RECORDS FOR THE TASK

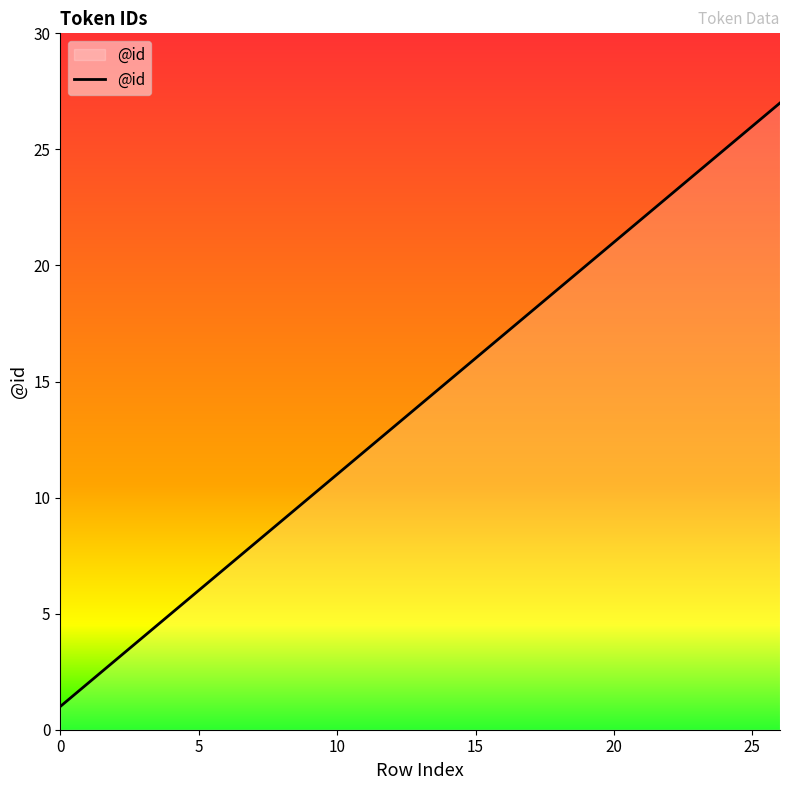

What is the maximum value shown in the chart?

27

* * *

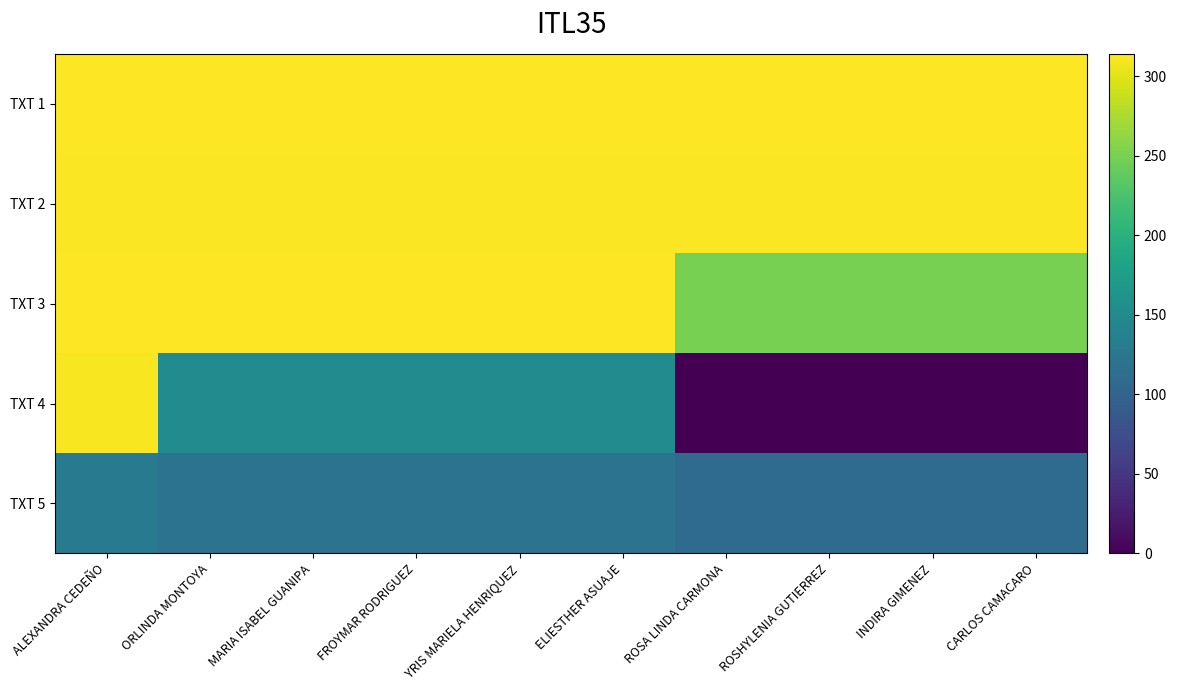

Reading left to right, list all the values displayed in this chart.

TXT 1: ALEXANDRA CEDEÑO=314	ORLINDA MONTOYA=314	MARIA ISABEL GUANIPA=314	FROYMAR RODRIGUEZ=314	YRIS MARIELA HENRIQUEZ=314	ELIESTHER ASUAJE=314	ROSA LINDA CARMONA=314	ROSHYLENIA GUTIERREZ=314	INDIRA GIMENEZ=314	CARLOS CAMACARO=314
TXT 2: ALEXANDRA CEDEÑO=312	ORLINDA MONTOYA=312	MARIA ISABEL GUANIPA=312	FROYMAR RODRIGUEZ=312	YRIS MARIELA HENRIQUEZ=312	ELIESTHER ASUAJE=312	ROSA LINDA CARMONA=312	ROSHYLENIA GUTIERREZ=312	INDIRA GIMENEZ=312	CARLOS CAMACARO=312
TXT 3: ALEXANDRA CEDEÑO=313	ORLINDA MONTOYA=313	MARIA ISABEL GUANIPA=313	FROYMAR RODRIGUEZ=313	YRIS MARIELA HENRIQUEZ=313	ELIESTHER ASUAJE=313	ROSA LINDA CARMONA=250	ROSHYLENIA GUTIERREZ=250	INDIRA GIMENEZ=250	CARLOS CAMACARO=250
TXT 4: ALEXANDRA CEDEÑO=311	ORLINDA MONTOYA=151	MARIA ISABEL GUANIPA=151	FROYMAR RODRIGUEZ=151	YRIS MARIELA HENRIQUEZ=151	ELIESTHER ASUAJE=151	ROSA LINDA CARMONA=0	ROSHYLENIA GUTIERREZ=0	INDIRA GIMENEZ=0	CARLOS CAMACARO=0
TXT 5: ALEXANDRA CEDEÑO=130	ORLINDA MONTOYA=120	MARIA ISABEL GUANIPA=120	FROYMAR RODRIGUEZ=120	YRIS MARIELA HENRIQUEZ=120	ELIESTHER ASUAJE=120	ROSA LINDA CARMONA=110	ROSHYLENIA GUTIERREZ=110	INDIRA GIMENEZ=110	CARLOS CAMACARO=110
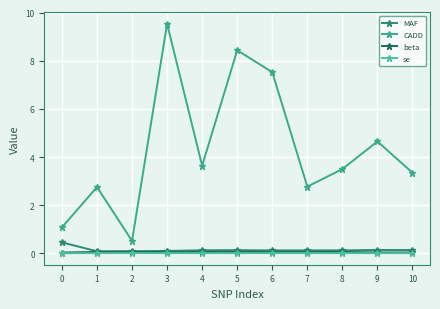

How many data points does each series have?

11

REQUEST
Reproduce verbatim the lines of the listing starting at the line that contains "TXT 1: ALEXANDRA" and ending at the line that contains "TXT 2: ALEXANDRA", including both of those lines.

EXERCISE RESPONSE
TXT 1: ALEXANDRA CEDEÑO=314	ORLINDA MONTOYA=314	MARIA ISABEL GUANIPA=314	FROYMAR RODRIGUEZ=314	YRIS MARIELA HENRIQUEZ=314	ELIESTHER ASUAJE=314	ROSA LINDA CARMONA=314	ROSHYLENIA GUTIERREZ=314	INDIRA GIMENEZ=314	CARLOS CAMACARO=314
TXT 2: ALEXANDRA CEDEÑO=312	ORLINDA MONTOYA=312	MARIA ISABEL GUANIPA=312	FROYMAR RODRIGUEZ=312	YRIS MARIELA HENRIQUEZ=312	ELIESTHER ASUAJE=312	ROSA LINDA CARMONA=312	ROSHYLENIA GUTIERREZ=312	INDIRA GIMENEZ=312	CARLOS CAMACARO=312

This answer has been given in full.